• [Text section]:

::::::::::

On the bright side, anyone with nefarious purposes would have to
spend an awful lot of time wading through useless crap like rate
sheets and condition logs.
I write printer driver user guides for a living. Anything on the
hard drive can be deleted.
A. Be sure you install the driver that came on the CD with the
printer. That will give you more control of the printer memory than
the minimal driver that is in Windows Plug n Play.
B. Look at the job storage sections of the driver help or user
guide. Learn how to use the disk and to control what is saved on
the disk. It's not hard. We write the manuals to a 6th grade level,
so I'm sure y'all can handle it. You can probably set your defaults
to "never save jobs on the hard drive."
Also, I don't think they save things that are just copied. The printer/fax/scanners I work on only save things that are scanned or that are sent to the hard drive by the printer driver. Print jobs are only saved on the printer hard drive if you changed the printer driver settings to make that happen.
This is news how?
Oh, and Stephen Crane, you bet your bippy. When you make copies on
office equipment, assume nothing is secret.
In the age of email and tivo (which also contains a hard drive
*gasp*)-- when there are other people smarter than you on the
network (a.k.a. Network Engineers) assume that your mail is being
read, your copies being copied, your packets being sniffed, your
instant messenger traffic being read. You want 100% confidentiality
in your photo copies, buy your own desktop copier, put it in your
living room don't hook it up to a network and have at it.
Ah, so that's why the copiers at the USAF base where I do
reserve duty have those huge "Not for classified reproduction!"
signs on them.
Actually, yes and no. Way back in the olden days before large
hard-drives and computers, they had those same signs on copiers.

::::::::::

Source records:
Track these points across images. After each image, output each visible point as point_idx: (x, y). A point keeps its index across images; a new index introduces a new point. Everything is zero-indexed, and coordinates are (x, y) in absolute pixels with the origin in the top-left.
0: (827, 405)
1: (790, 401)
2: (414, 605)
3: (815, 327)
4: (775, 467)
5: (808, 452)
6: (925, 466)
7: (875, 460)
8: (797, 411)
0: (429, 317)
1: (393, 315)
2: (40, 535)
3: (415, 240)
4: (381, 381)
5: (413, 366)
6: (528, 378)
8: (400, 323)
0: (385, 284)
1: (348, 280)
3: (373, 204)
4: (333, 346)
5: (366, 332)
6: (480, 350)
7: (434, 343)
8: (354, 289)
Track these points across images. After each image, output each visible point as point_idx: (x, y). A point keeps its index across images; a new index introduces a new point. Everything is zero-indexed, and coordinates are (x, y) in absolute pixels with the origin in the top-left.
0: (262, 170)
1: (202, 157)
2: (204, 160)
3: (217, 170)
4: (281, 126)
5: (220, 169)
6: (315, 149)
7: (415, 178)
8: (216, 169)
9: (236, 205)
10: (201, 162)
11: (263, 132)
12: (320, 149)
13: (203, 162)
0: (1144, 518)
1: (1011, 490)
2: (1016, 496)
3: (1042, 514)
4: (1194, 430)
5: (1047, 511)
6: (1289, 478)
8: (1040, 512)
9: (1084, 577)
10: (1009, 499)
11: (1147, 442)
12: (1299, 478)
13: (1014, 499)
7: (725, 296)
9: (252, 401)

::::::::::

• [Apply what you read]:
A) In the discussion of copier hard drives, to what reading level does the commenter who writes printer driver user guides say the manuals are written?
B) Write the next part of the discussion of copier hard drives, starting after its last sentence.

• [List of answers]:
A) They are written to a 6th grade level.

B)
That's because in the days of the cold war, copiers that were not
in secure locations could be...compromised-- a small camera with an
electronic shutter could be placed underneath the glass and hooked
to the 'start' button. The camera would take a physical photo of
every document photocopied. It was a much cruder way of spying, but
that was the idea.
So only copiers approved and in secure locations were deemed
appropriate for use with classified documents.
Just like if enough voters find that the war on drugs is a
serious enough problem then the government will end it.
The difference is, that if 20% of copier buyers want a memoryless
copier, such copiers can be made available without forcing everyone
else to buy one.
If 20% of voters want to end the (federal) drug war, they're SOL.
Unfortunately, everyone has to have the same government.
Paul- Actually, I always assumed it was something like that. When I noticed those signs, my first thought was, "What the hell would classified documents be doing in this area anyway?" Where I am, anything more serious than FOUO is kept in a secure area, and moved from that area only under very specific circumstances. If I saw anyone actually carrying classified docs outside those areas, I'd want to know why.